CPR is not a good way to spend your final moments, says David Newman, an emergency medicine physician at Mount Sinai Hospital in New York City. To have any chance of success, doctors have to pound on the patient’s chest so hard they usually break ribs and lacerate the heart and lungs. “It’s a very violent, invasive act,” he says.
Of course CPR can be life-saving in apparently well people who have a sudden cardiac arrest. “The problem is we have extended CPR to people who are dying as a result of processes that have been ongoing for months or years,” says Newman, such as people with terminal cancer. “Their chances of survival are close to zero.”
Of course, when you are dying you are in no position to order doctors around.
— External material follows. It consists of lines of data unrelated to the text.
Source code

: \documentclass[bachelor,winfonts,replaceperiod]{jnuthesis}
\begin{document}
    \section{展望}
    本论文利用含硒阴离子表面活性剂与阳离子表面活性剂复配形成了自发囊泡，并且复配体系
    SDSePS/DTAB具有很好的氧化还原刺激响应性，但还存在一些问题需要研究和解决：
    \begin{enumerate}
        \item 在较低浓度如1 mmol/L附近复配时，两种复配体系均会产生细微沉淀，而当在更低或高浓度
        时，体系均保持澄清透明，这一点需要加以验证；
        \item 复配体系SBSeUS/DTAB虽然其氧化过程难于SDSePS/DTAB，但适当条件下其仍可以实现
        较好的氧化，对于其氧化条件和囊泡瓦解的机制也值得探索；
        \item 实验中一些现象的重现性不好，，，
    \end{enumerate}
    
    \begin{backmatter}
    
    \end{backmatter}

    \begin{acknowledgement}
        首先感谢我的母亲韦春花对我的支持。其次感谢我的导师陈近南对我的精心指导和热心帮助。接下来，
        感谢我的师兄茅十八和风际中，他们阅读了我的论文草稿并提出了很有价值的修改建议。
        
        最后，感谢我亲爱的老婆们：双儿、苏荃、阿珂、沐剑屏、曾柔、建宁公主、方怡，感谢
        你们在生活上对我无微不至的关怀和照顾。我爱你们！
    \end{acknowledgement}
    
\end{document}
You can pre-empt matters while you are still healthy, however, by making anofficial declaration if you do not want such extreme measures taken in the final moments of your life.
7. Don’t let your doctor… touch you – without washing their hands
Sometimes you would like a standoffish doctor to be a bit more touchy-feely, but did you see them wash their hands before they approached? If not, smile sweetly and politely remind them.
An estimated 1 in 15 UK hospital patients pick up an infection during their stay – if they’re unlucky it could be a potentially lethal superbug that causes blood poisoning (MRSA) or diarrhoea (Clostridium difficile). One of the biggest causes is healthcare workers failing to wash their hands between patients.
“If hand hygiene was a drug-treatment you would be queuing up to use it,” says Sheldon Stone at University College London Medical School. He has shown that for every extra millilitre of alcohol hand-rub that a hospital goes through, per patient, per day, there is a 1 per cent drop in its MRSA rates.
Stone has found that the main reasons staff don’t wash their hands are getting distracted or just forgetting. Another factor is that some don’t even know they need to in certain circumstances, such as after removing gloves – as microbes can pass through latex.
On the bright side, on-the-job training improves hand-washing rates, especially if senior members of staff give feedback to the slackers. “You can teach an old dog new tricks,” says Stone.